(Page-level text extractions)
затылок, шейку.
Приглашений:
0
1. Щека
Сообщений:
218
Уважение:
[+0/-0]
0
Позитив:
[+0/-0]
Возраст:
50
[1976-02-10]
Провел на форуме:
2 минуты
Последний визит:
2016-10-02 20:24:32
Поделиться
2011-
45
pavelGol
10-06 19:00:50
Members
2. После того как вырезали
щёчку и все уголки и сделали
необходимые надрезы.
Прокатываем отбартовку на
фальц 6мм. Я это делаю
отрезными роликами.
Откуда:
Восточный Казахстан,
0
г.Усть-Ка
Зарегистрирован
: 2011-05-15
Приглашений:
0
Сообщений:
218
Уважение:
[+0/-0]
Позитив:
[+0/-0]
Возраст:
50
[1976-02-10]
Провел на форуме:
---
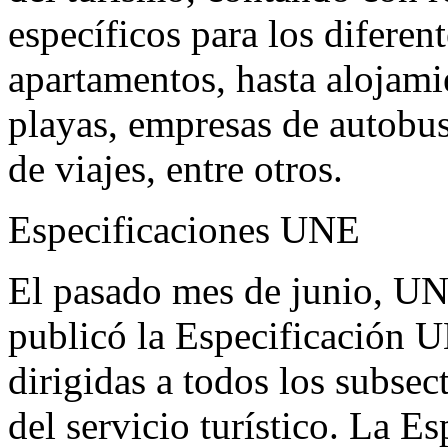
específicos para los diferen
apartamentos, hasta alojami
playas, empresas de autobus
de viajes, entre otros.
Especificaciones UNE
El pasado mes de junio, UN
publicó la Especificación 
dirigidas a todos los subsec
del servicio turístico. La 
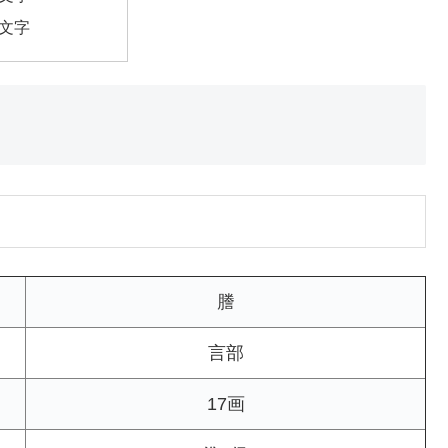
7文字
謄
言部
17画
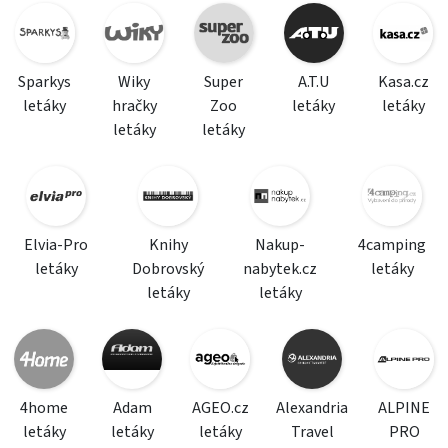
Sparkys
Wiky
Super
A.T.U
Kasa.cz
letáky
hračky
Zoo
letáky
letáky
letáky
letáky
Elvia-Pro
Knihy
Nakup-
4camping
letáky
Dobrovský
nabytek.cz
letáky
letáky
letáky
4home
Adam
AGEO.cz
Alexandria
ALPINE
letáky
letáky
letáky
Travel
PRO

• _What is required_
Among the entries above, copy exactly only the lines starting with the one containing "затылок, шейку." and going through the one containing "фальц 6мм. Я это делаю", both ends included.

• _Result_
затылок, шейку.
Приглашений:
0
1. Щека
Сообщений:
218
Уважение:
[+0/-0]
0
Позитив:
[+0/-0]
Возраст:
50
[1976-02-10]
Провел на форуме:
2 минуты
Последний визит:
2016-10-02 20:24:32
Поделиться
2011-
45
pavelGol
10-06 19:00:50
Members
2. После того как вырезали
щёчку и все уголки и сделали
необходимые надрезы.
Прокатываем отбартовку на
фальц 6мм. Я это делаю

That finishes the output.